The system was continuously updated. But some ‘members’ of the medical community demanded ‘expensive and time-consuming clinical trials’ be conducted. They wanted to have ‘each specific aspect of process improvement’ documented before they’d accept and use it. That just slowed the whole effort down.
Despite that, for over a decade, the Mayo Clinic has used APACHE successfully and found some areas to improve to save more lives. And now hundreds of hospitals use APACHE. But public reporting of ICU results is not required! So yes, each hospital may be able to make internal improvements, but they can’t learn from each other to make wide-scale improvements! Jeez!

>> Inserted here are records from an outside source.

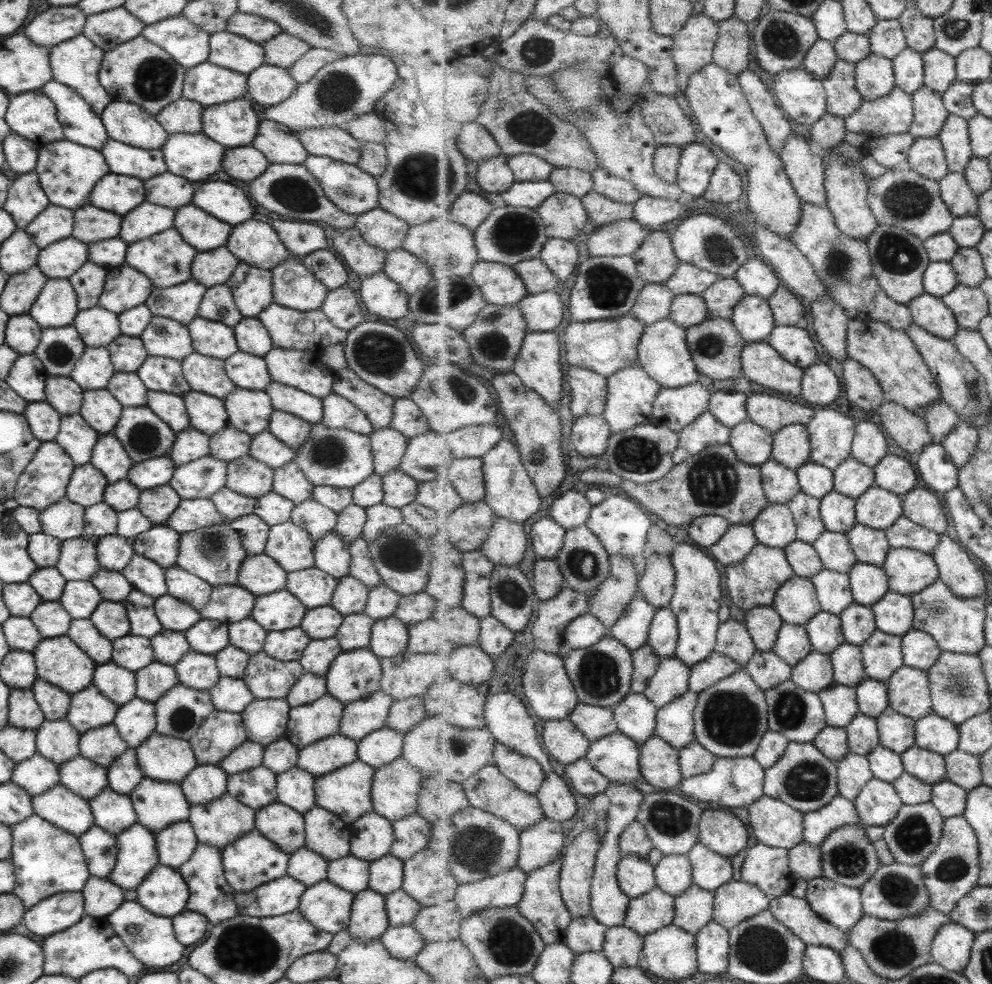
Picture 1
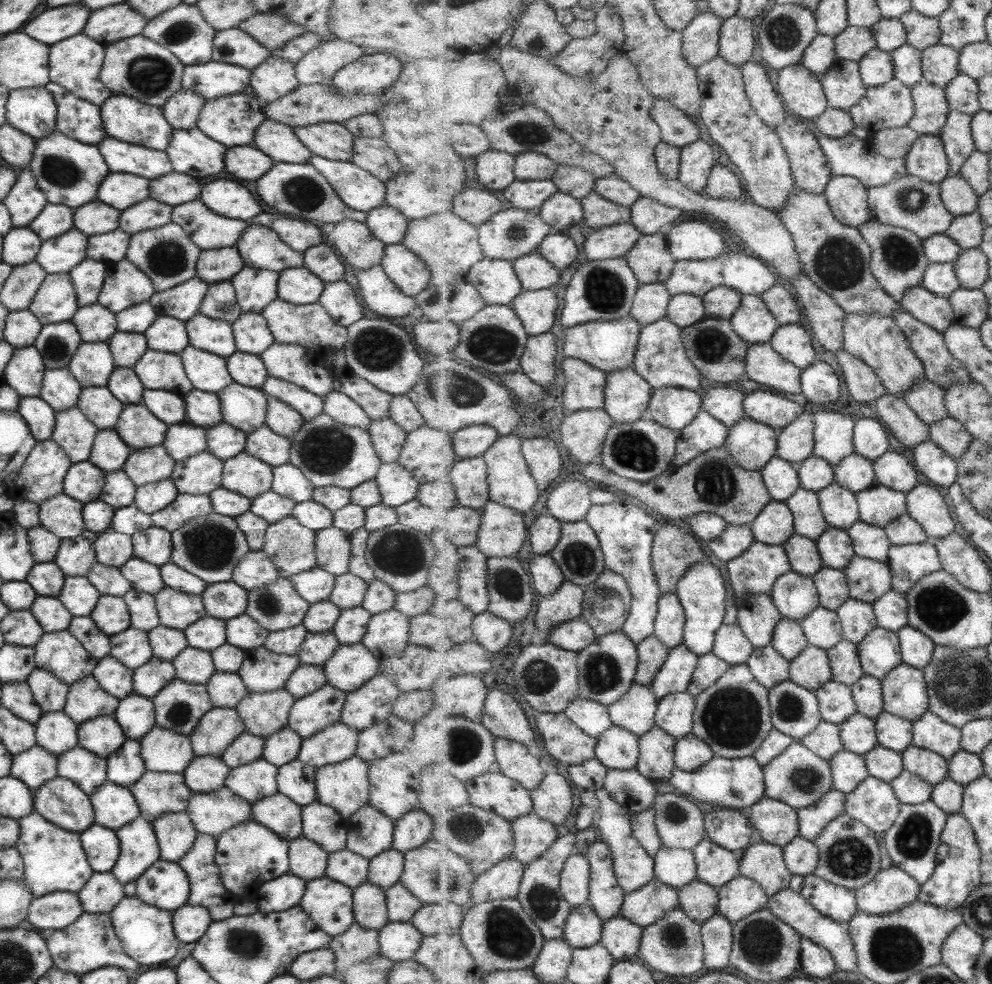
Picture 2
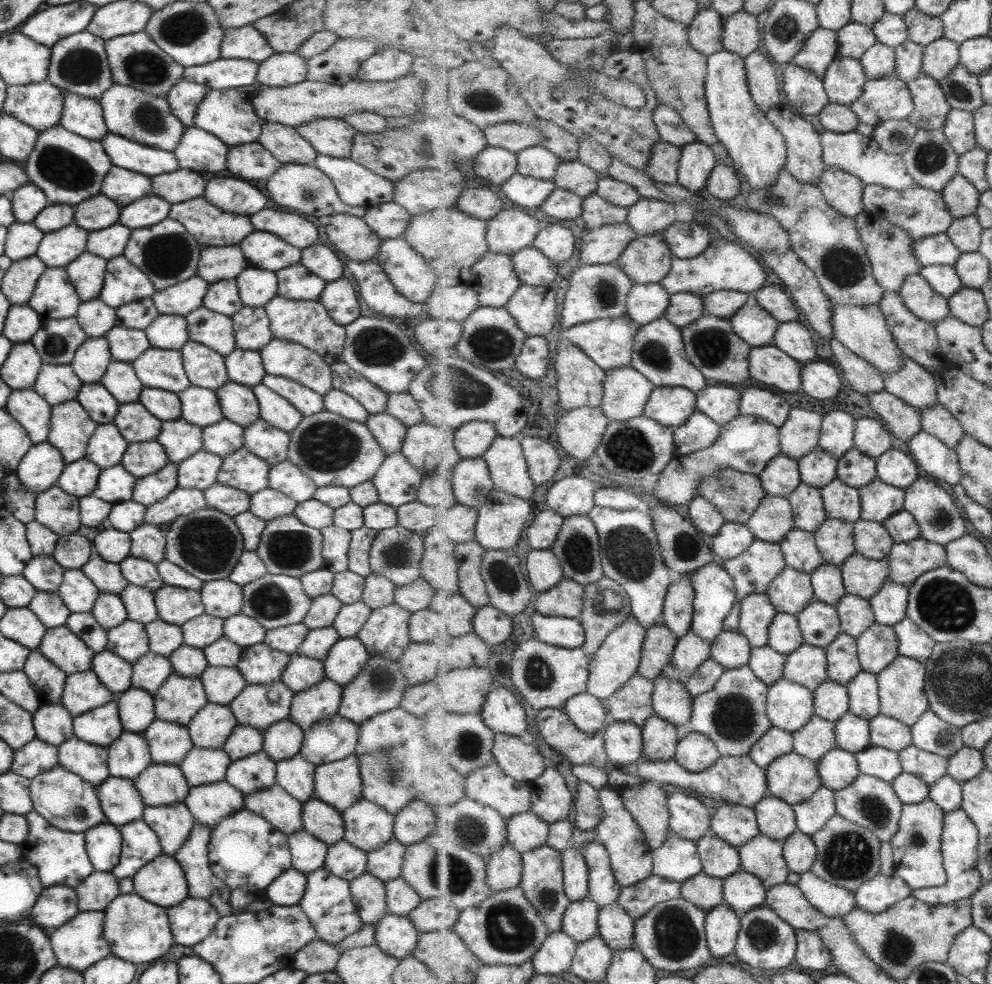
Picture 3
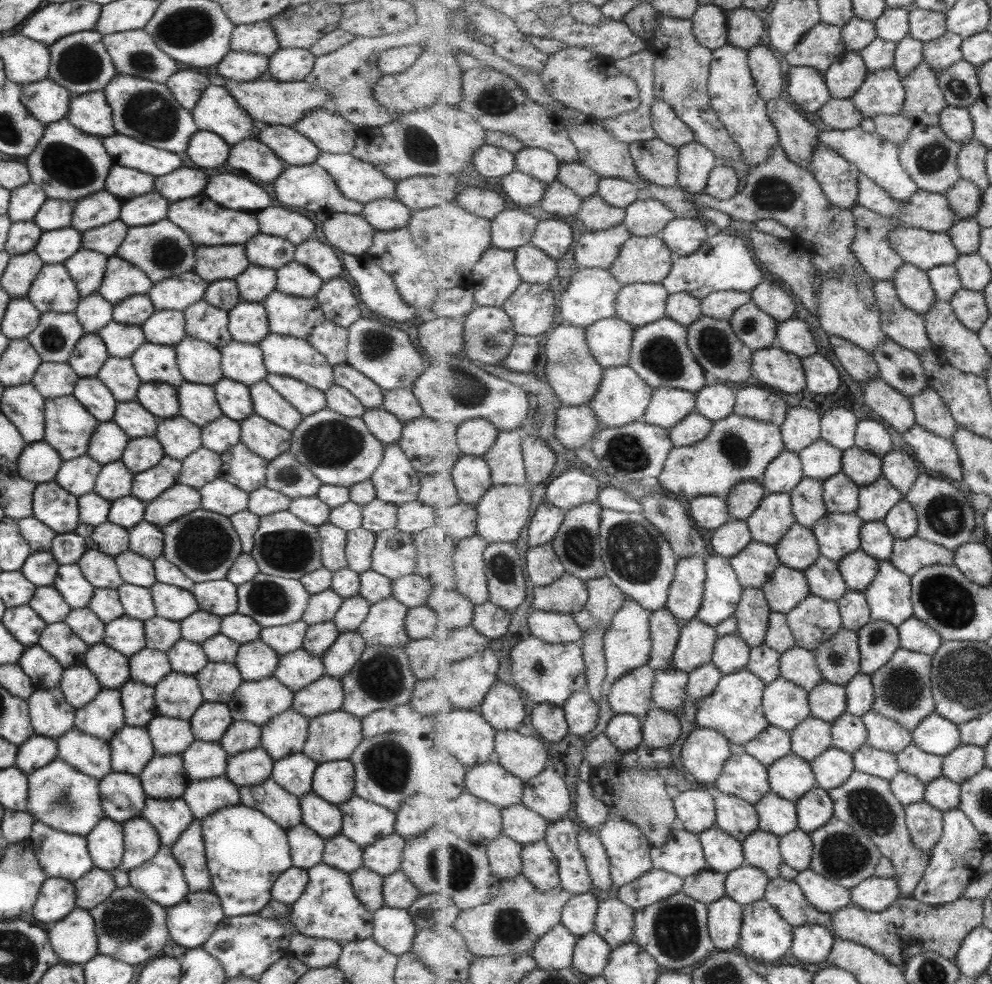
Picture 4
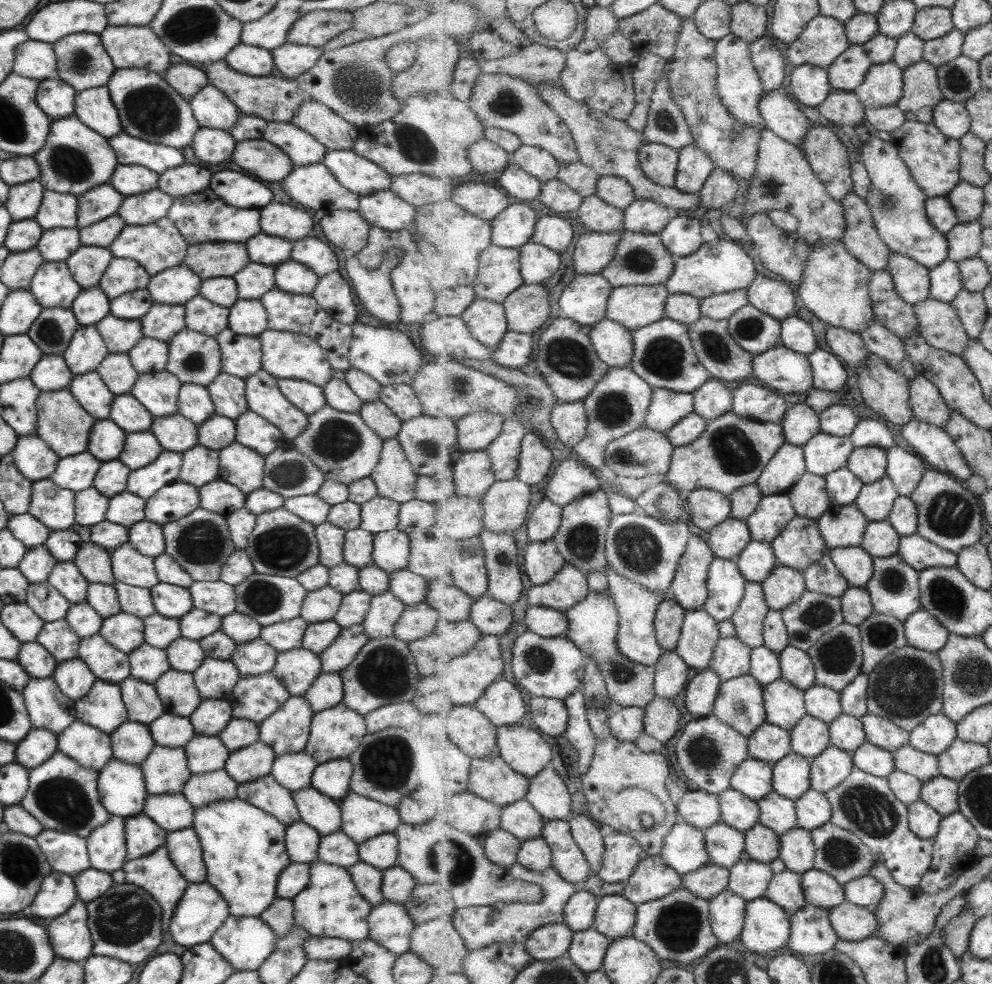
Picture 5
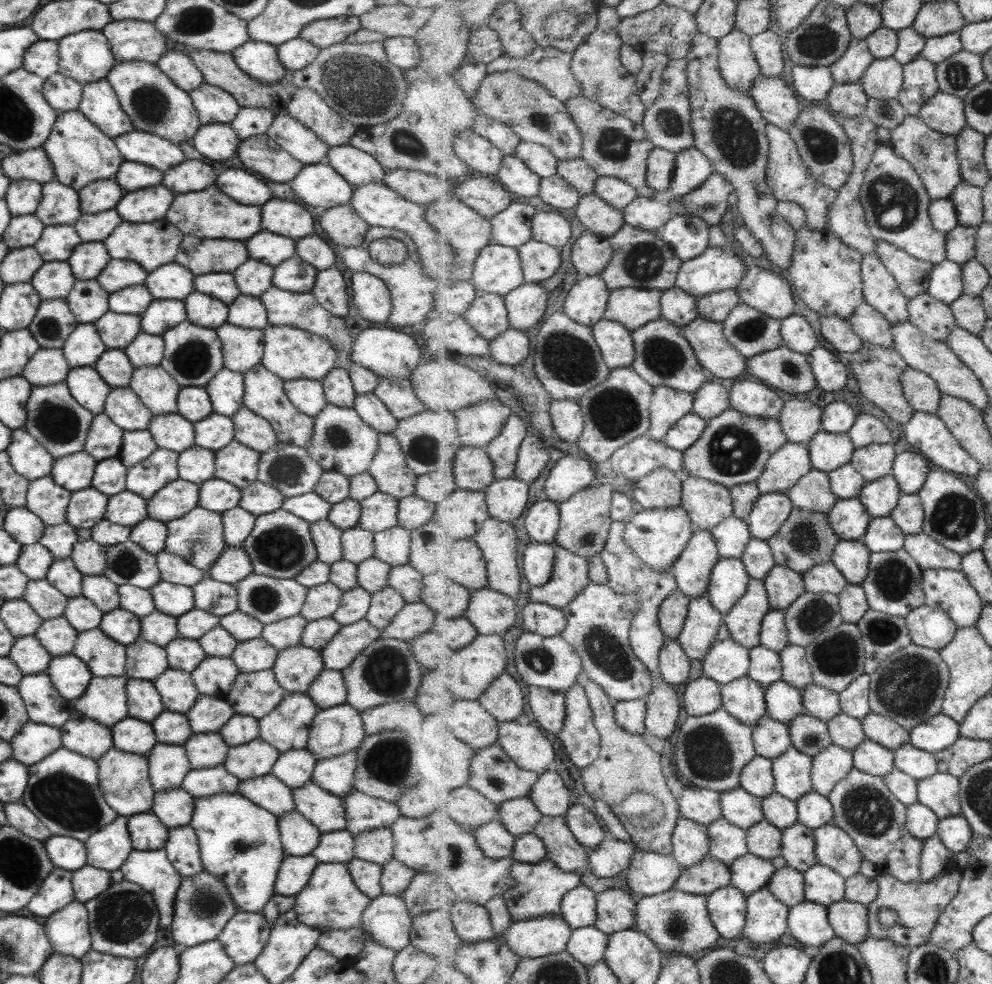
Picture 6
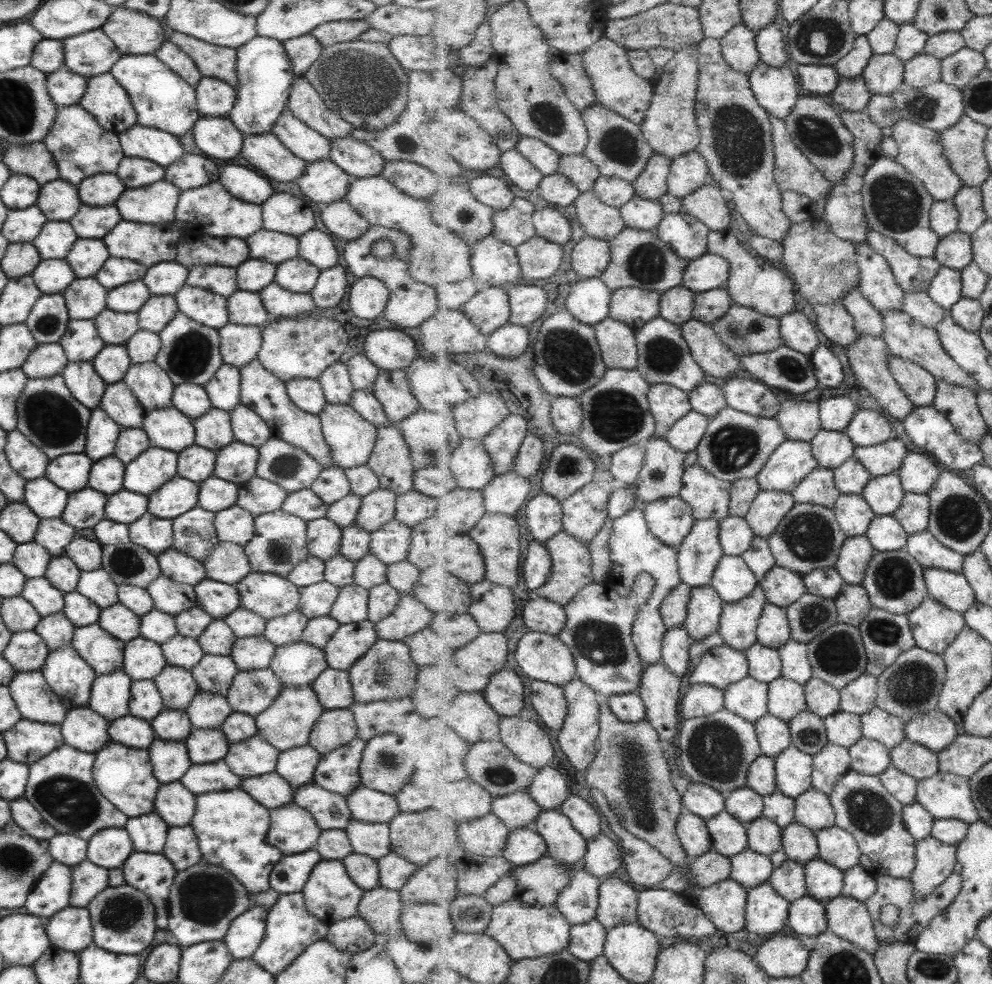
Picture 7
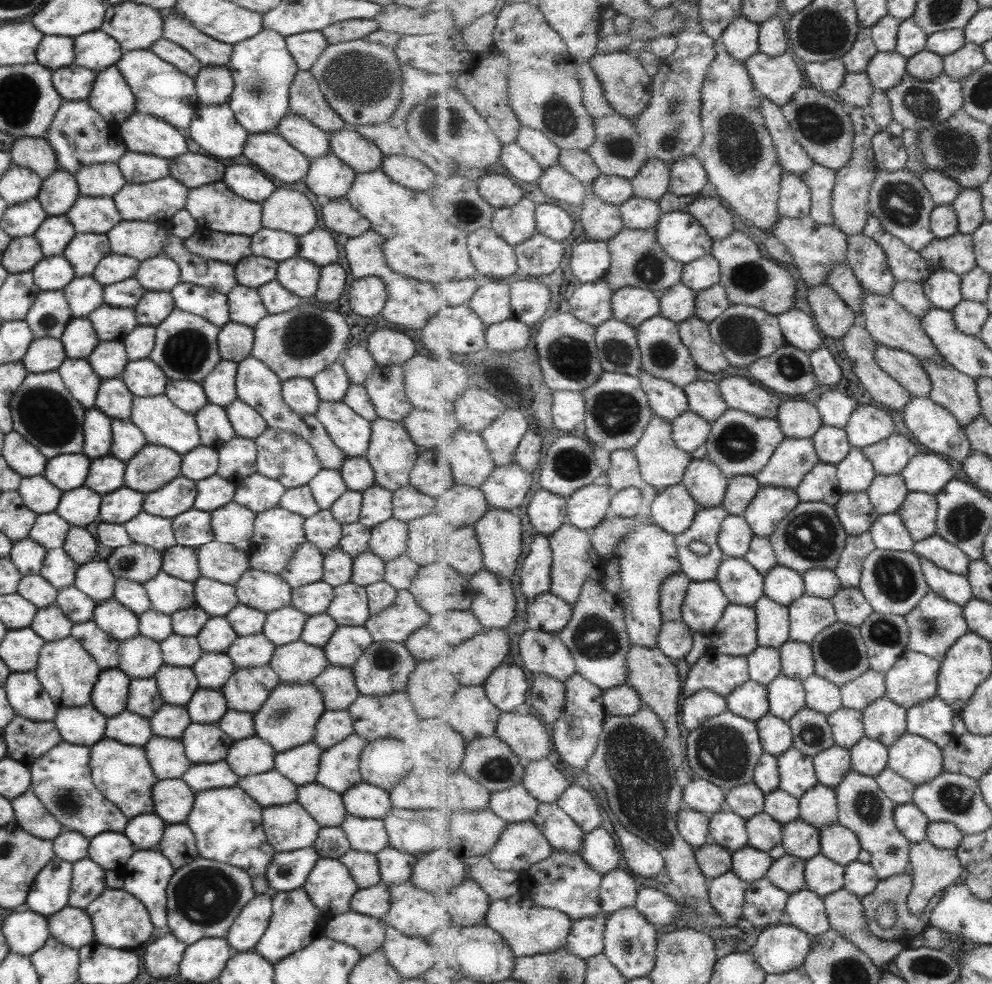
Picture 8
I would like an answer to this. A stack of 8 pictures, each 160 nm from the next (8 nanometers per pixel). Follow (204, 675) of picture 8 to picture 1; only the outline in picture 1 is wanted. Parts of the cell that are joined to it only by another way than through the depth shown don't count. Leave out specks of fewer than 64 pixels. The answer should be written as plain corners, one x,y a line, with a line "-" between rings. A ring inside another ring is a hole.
220,676
208,690
215,711
240,714
254,700
242,679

Looking at it from a patient’s perspective, you could go to a hospital that uses APACHE thinking it’s got the latest and greatest ICU, when in fact, it never learned some aspects of ICU care that another facility found could kill you! Worse yet, even they wouldn’t know they didn’t have the best care possible – so they’d turn around and do the same deadly thing to the next patient! Who decided this makes sense??!!!
Excuse me, but this kind of deadly arbitrary CYA activity just drives me crazy.

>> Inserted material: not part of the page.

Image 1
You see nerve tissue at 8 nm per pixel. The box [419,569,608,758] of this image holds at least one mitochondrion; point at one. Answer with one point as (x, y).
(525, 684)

Now, something called the Joint Commission on Accreditation on Healthcare Organizations (JCAHO), has endorsed APCAHE, but they only use process performance (not actual patient results) for determining endorsements. Although following a proven process is a good thing, by itself, it’s not enough. You can do all your paperwork correctly and still kill the patient! We need this evaluation system to be fully enacted by including patient results.
Now, I’m not big on ‘big government.’ Nor do I like the idea of over-regulating an industry. But, "providers’ fears of accountability for results" are holding back the measuring of results which would naturally lead to improvements in our overall health and lower costs. That’s why we have to legislate results reporting.